I do not think Super C tractors had a Key start. It would require a starter relay (solenoid) to be used on the starter, (not hard to do) and a wire from the S terminal on the Key switch to the S terminal on the relay. I have included the diagrams from Bob M which should be correct for a C or SC. The info also covers alternators. A 12v generator system is the same as a 6v. Jim
 
This is Super A, it all works currently, but I think the switch is shorting out or I have a bad connection, a lot of grime and oil and I"m wanting to trace it out and clean all the terminals. Was hoping to just find a diagram where I could compare itall
 
Also it all looks factory, also has the dial switch for headlights wanting to check and get those working as well, be nice to find diagram for it all

Any help appreciated thanks folks!
 
Super A and Super C all had the same wiring.
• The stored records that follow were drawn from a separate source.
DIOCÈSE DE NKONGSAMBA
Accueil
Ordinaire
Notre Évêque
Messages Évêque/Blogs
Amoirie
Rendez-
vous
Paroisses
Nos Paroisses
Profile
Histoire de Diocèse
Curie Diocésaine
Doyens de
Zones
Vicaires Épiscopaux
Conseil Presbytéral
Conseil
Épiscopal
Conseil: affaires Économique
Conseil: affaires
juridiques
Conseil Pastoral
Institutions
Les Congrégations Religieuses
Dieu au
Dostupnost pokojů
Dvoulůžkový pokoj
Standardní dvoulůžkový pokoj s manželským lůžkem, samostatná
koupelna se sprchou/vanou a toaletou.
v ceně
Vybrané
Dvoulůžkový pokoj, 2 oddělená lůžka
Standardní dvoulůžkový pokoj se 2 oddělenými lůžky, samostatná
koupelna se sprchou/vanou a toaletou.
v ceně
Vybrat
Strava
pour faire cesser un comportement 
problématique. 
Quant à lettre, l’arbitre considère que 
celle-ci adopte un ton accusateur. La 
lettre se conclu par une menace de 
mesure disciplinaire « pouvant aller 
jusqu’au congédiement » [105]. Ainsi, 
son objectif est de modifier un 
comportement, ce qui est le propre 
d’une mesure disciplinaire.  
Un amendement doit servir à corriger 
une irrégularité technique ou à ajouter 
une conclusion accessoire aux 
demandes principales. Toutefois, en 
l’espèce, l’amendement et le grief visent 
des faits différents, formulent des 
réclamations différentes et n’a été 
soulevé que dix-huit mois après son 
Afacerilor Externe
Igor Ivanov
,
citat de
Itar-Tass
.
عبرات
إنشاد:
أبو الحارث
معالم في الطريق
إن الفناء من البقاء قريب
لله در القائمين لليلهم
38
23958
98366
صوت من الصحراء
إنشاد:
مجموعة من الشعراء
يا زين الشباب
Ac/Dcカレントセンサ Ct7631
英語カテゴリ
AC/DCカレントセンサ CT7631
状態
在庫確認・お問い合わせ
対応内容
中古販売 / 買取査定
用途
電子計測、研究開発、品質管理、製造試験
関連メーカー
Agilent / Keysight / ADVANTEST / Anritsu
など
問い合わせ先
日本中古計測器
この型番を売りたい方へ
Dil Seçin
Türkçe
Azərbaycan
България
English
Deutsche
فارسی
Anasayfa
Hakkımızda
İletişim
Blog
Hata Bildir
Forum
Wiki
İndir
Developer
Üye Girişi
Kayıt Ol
A very late Super A1 (not a common tractor) might have had a Key, but I do not think so. If it works, clean it and make a diagram for it as it is wired. then replace wires as needed. It was not 12 volt. Jim
 
Do you know how you can check the years, or where the SN is if that's whats needed maybe this is a A1. I have looked online and the switches I saw were not key models also. The switch is pretty old and says made in USA has 3 terminals. Coil, AMM and ACC.
 
What JAN said in the first place applies to the Super C, Super A, Super A1 and several other models newer than any of them. Your tractor did not originally come with a key switch.

This is a perfect example of one of the reasons I rarely reply to a question about a 12-volt conversion. Virtually impossible to out-guess what somebody hacked up when they did it, not worth my time to try.
 
If the switch looks factory, could IH have offered a key-switch option for security - for tractors used in commercial freight yards for example?
 
OK thanks, I'm 28 an it hasn't had the 12 volt
conversion since I've been around. So must have
been done a good ways back. I'll clean it all up
trace it out and see what I can get figured out.
Might need a little help on wiring the lights
though.

Thanks.
 
(quoted from post at 21:15:54 04/10/14) If the switch looks factory, could IH have offered a key-switch option for security - for tractors used in commercial freight yards for example?

I am pretty sure, no.

"Looks factory" and "Looks like it's been there for the last 40 years" look pretty much the same.
 
That"s true way before my time, it fits through and
screws in the collar on the panel I could just tell
it was an old switch why I thought it may have been
original.
 
Even the 140, later model of the same tractor, that came with a key, had only a simple two-terminal. Later, there was a key start, but that would not have been Coil, Acc, AMM. There would have been a spring return from the last position, and it would have been wired Coil, Start (Solenoid), AMM.

The keys were stupid simple. I could start mine with the screwdriver blade on my Swiss Army knife.
 
With a Coil terminal connected to a true 12v coil with no ballast resistor required written on it, it will be fine. if the primary resistance of the coil is about 2 to 2.5 ohms on an accurate meter, the coil needs a ballast resistor.
The ACC wire goes to radios, or accessories (or the lights if you want the key to control their on off status.
The AMM terminal hooks to the load side of the Amp gauge. (opposite the one connected to the starter switch)
Your key is no different than the original push pull switch except for the ACC terminal which you probably don't need. There will be no starter relay as your switch is not a start equipped switch, and a rod is used to start the engine.
The diagram supplied should work if it is a generator. or the Alternator supplement if Delco. 10SI Jim
 
I ended up just cleaning the terminals and replacing the positive and ground from the current wiring and fires up an runs great...I'm going to leave it as is through the gardening season and redo it all based on the 12v conversion on here. Which is similar just the current setup is using the original wiring from the 6v.

What about this and it has been this way, when I turn the swtich on the Amp meter goes to the right for charging, and when it starts it goes to the left. If I put the volt meter on it, it is really charging voltage goes up to about 13.6v.

Is the meter bad you think? I'll see what you guys thing then tell you a couple things I tried.